**INFORMATION SUPPLIED**
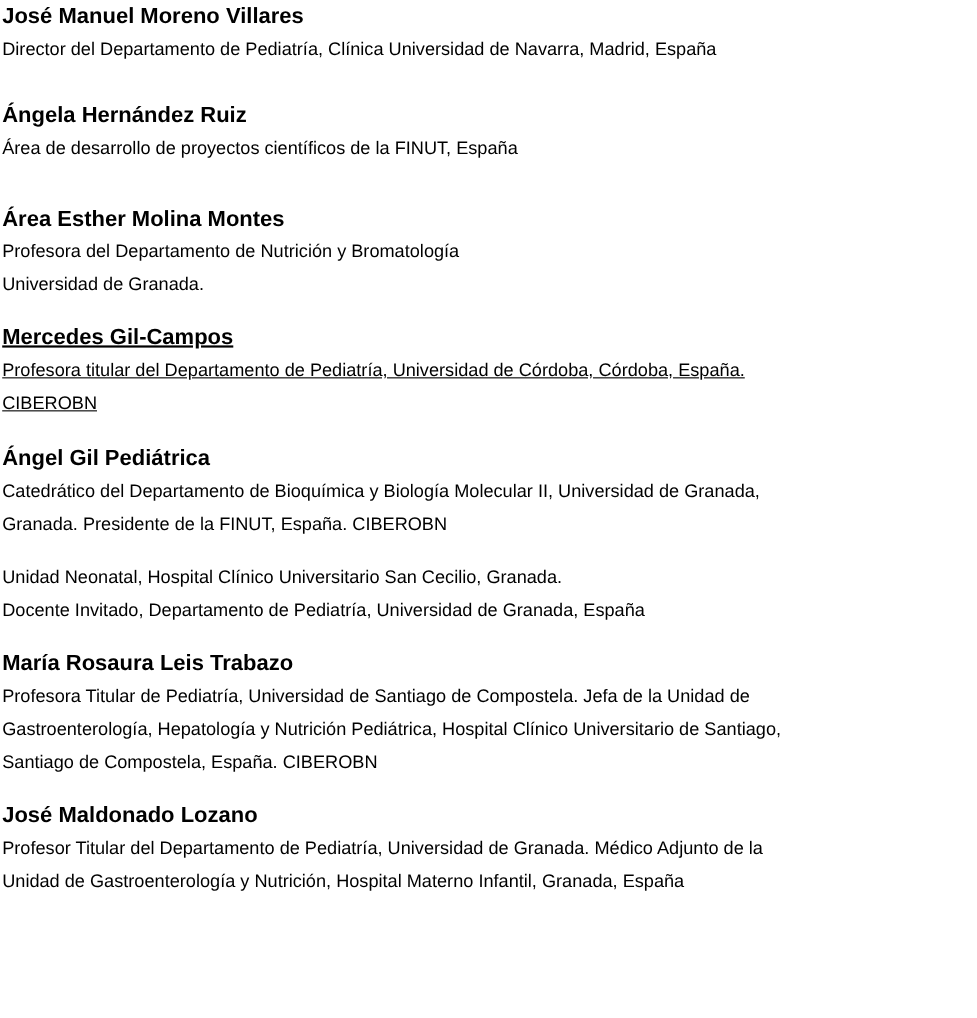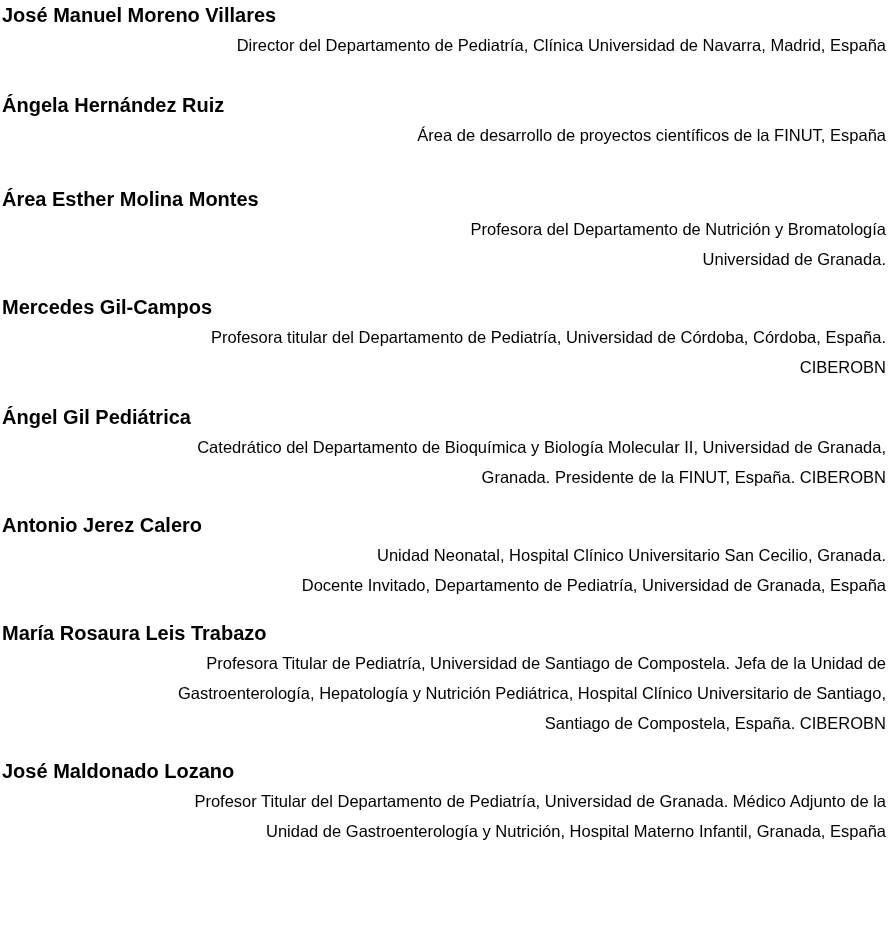--- a/index.html
+++ b/index.html
@@ -17,34 +17,33 @@
     line-height: 30px;
   }
   .doc {
     padding: 0 2px 0 2px;
   }
   .entry {
     margin: 0 0 18px 0;
   }
   .entry:nth-child(1) { margin-bottom: 30px; }
   .entry:nth-child(2) { margin-bottom: 34px; }
-  .entry:nth-child(4) { margin-bottom: 20px; }
+  .entry:nth-child(4) { margin-bottom: 20px; text-decoration: underline; }
   .name {
     margin: 0;
     font-size: 20px;
     font-weight: 700;
     line-height: 30px;
     white-space: nowrap;
   }
   .line {
     margin: 0;
     font-weight: 400;
     line-height: 30px;
     white-space: nowrap;
-    text-align: right;
   }
 </style>
 </head>
 <body>
 
 <main class="doc">
     <section class="entry">
       <h2 class="name">José Manuel Moreno Villares</h2>
       <p class="line">Director del Departamento de Pediatría, Clínica Universidad de Navarra, Madrid, España</p>
     </section>
@@ -61,21 +60,20 @@
       <h2 class="name">Mercedes Gil-Campos</h2>
       <p class="line">Profesora titular del Departamento de Pediatría, Universidad de Córdoba, Córdoba, España.</p>
       <p class="line">CIBEROBN</p>
     </section>
     <section class="entry">
       <h2 class="name">Ángel Gil Pediátrica</h2>
       <p class="line">Catedrático del Departamento de Bioquímica y Biología Molecular II, Universidad de Granada,</p>
       <p class="line">Granada. Presidente de la FINUT, España. CIBEROBN</p>
     </section>
     <section class="entry">
-      <h2 class="name">Antonio Jerez Calero</h2>
       <p class="line">Unidad Neonatal, Hospital Clínico Universitario San Cecilio, Granada.</p>
       <p class="line">Docente Invitado, Departamento de Pediatría, Universidad de Granada, España</p>
     </section>
     <section class="entry">
       <h2 class="name">María Rosaura Leis Trabazo</h2>
       <p class="line">Profesora Titular de Pediatría, Universidad de Santiago de Compostela. Jefa de la Unidad de</p>
       <p class="line">Gastroenterología, Hepatología y Nutrición Pediátrica, Hospital Clínico Universitario de Santiago,</p>
       <p class="line">Santiago de Compostela, España. CIBEROBN</p>
     </section>
     <section class="entry">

**TASK STATEMENT**
The records above need to be restated word for word, with the pictures left out.

**TASK ANSWER**
--- a/index.html
+++ b/index.html
@@ -17,34 +17,33 @@
     line-height: 30px;
   }
   .doc {
     padding: 0 2px 0 2px;
   }
   .entry {
     margin: 0 0 18px 0;
   }
   .entry:nth-child(1) { margin-bottom: 30px; }
   .entry:nth-child(2) { margin-bottom: 34px; }
-  .entry:nth-child(4) { margin-bottom: 20px; }
+  .entry:nth-child(4) { margin-bottom: 20px; text-decoration: underline; }
   .name {
     margin: 0;
     font-size: 20px;
     font-weight: 700;
     line-height: 30px;
     white-space: nowrap;
   }
   .line {
     margin: 0;
     font-weight: 400;
     line-height: 30px;
     white-space: nowrap;
-    text-align: right;
   }
 </style>
 </head>
 <body>
 
 <main class="doc">
     <section class="entry">
       <h2 class="name">José Manuel Moreno Villares</h2>
       <p class="line">Director del Departamento de Pediatría, Clínica Universidad de Navarra, Madrid, España</p>
     </section>
@@ -61,21 +60,20 @@
       <h2 class="name">Mercedes Gil-Campos</h2>
       <p class="line">Profesora titular del Departamento de Pediatría, Universidad de Córdoba, Córdoba, España.</p>
       <p class="line">CIBEROBN</p>
     </section>
     <section class="entry">
       <h2 class="name">Ángel Gil Pediátrica</h2>
       <p class="line">Catedrático del Departamento de Bioquímica y Biología Molecular II, Universidad de Granada,</p>
       <p class="line">Granada. Presidente de la FINUT, España. CIBEROBN</p>
     </section>
     <section class="entry">
-      <h2 class="name">Antonio Jerez Calero</h2>
       <p class="line">Unidad Neonatal, Hospital Clínico Universitario San Cecilio, Granada.</p>
       <p class="line">Docente Invitado, Departamento de Pediatría, Universidad de Granada, España</p>
     </section>
     <section class="entry">
       <h2 class="name">María Rosaura Leis Trabazo</h2>
       <p class="line">Profesora Titular de Pediatría, Universidad de Santiago de Compostela. Jefa de la Unidad de</p>
       <p class="line">Gastroenterología, Hepatología y Nutrición Pediátrica, Hospital Clínico Universitario de Santiago,</p>
       <p class="line">Santiago de Compostela, España. CIBEROBN</p>
     </section>
     <section class="entry">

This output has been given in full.